> What the exercise asks
What is needed is an exact transcription of every entry below.

> Data for the task
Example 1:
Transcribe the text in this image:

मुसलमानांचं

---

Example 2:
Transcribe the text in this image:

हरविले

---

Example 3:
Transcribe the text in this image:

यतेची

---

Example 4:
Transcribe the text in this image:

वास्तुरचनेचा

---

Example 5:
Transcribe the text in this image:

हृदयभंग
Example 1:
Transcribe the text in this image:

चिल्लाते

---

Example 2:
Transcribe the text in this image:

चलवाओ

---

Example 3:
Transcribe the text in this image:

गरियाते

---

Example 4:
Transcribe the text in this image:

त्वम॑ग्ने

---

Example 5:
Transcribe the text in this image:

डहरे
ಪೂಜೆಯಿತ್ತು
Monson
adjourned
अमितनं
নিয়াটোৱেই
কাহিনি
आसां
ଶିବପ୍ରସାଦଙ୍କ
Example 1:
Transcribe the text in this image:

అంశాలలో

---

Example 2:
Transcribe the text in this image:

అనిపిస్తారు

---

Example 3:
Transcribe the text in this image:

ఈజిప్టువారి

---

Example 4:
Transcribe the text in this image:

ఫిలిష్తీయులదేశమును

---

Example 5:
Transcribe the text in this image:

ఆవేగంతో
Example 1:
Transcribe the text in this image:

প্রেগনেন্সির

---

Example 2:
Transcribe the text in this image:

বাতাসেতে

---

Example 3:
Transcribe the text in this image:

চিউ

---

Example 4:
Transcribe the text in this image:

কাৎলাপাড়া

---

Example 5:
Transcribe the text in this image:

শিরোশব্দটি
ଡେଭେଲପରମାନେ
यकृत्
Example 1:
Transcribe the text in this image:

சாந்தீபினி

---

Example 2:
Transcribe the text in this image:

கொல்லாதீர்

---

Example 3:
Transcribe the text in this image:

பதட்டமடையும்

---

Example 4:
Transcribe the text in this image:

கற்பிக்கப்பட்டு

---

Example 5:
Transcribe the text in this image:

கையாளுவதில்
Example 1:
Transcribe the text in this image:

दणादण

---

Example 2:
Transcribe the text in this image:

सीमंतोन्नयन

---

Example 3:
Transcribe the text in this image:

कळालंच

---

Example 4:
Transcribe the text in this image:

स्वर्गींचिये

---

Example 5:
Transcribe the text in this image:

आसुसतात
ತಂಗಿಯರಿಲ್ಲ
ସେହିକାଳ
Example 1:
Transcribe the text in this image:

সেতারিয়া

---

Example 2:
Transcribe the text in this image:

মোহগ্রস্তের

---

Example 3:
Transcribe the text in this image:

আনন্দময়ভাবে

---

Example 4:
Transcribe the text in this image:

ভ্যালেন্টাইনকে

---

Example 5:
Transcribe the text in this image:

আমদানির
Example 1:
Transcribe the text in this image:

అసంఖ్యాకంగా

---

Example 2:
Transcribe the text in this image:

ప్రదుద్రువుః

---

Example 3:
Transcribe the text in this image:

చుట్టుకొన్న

> Response
Example 1:
Transcribe the text in this image:

मुसलमानांचं

---

Example 2:
Transcribe the text in this image:

हरविले

---

Example 3:
Transcribe the text in this image:

यतेची

---

Example 4:
Transcribe the text in this image:

वास्तुरचनेचा

---

Example 5:
Transcribe the text in this image:

हृदयभंग
Example 1:
Transcribe the text in this image:

चिल्लाते

---

Example 2:
Transcribe the text in this image:

चलवाओ

---

Example 3:
Transcribe the text in this image:

गरियाते

---

Example 4:
Transcribe the text in this image:

त्वम॑ग्ने

---

Example 5:
Transcribe the text in this image:

डहरे
ಪೂಜೆಯಿತ್ತು
Monson
adjourned
अमितनं
নিয়াটোৱেই
কাহিনি
आसां
ଶିବପ୍ରସାଦଙ୍କ
Example 1:
Transcribe the text in this image:

అంశాలలో

---

Example 2:
Transcribe the text in this image:

అనిపిస్తారు

---

Example 3:
Transcribe the text in this image:

ఈజిప్టువారి

---

Example 4:
Transcribe the text in this image:

ఫిలిష్తీయులదేశమును

---

Example 5:
Transcribe the text in this image:

ఆవేగంతో
Example 1:
Transcribe the text in this image:

প্রেগনেন্সির

---

Example 2:
Transcribe the text in this image:

বাতাসেতে

---

Example 3:
Transcribe the text in this image:

চিউ

---

Example 4:
Transcribe the text in this image:

কাৎলাপাড়া

---

Example 5:
Transcribe the text in this image:

শিরোশব্দটি
ଡେଭେଲପରମାନେ
यकृत्
Example 1:
Transcribe the text in this image:

சாந்தீபினி

---

Example 2:
Transcribe the text in this image:

கொல்லாதீர்

---

Example 3:
Transcribe the text in this image:

பதட்டமடையும்

---

Example 4:
Transcribe the text in this image:

கற்பிக்கப்பட்டு

---

Example 5:
Transcribe the text in this image:

கையாளுவதில்
Example 1:
Transcribe the text in this image:

दणादण

---

Example 2:
Transcribe the text in this image:

सीमंतोन्नयन

---

Example 3:
Transcribe the text in this image:

कळालंच

---

Example 4:
Transcribe the text in this image:

स्वर्गींचिये

---

Example 5:
Transcribe the text in this image:

आसुसतात
ತಂಗಿಯರಿಲ್ಲ
ସେହିକାଳ
Example 1:
Transcribe the text in this image:

সেতারিয়া

---

Example 2:
Transcribe the text in this image:

মোহগ্রস্তের

---

Example 3:
Transcribe the text in this image:

আনন্দময়ভাবে

---

Example 4:
Transcribe the text in this image:

ভ্যালেন্টাইনকে

---

Example 5:
Transcribe the text in this image:

আমদানির
Example 1:
Transcribe the text in this image:

అసంఖ్యాకంగా

---

Example 2:
Transcribe the text in this image:

ప్రదుద్రువుః

---

Example 3:
Transcribe the text in this image:

చుట్టుకొన్న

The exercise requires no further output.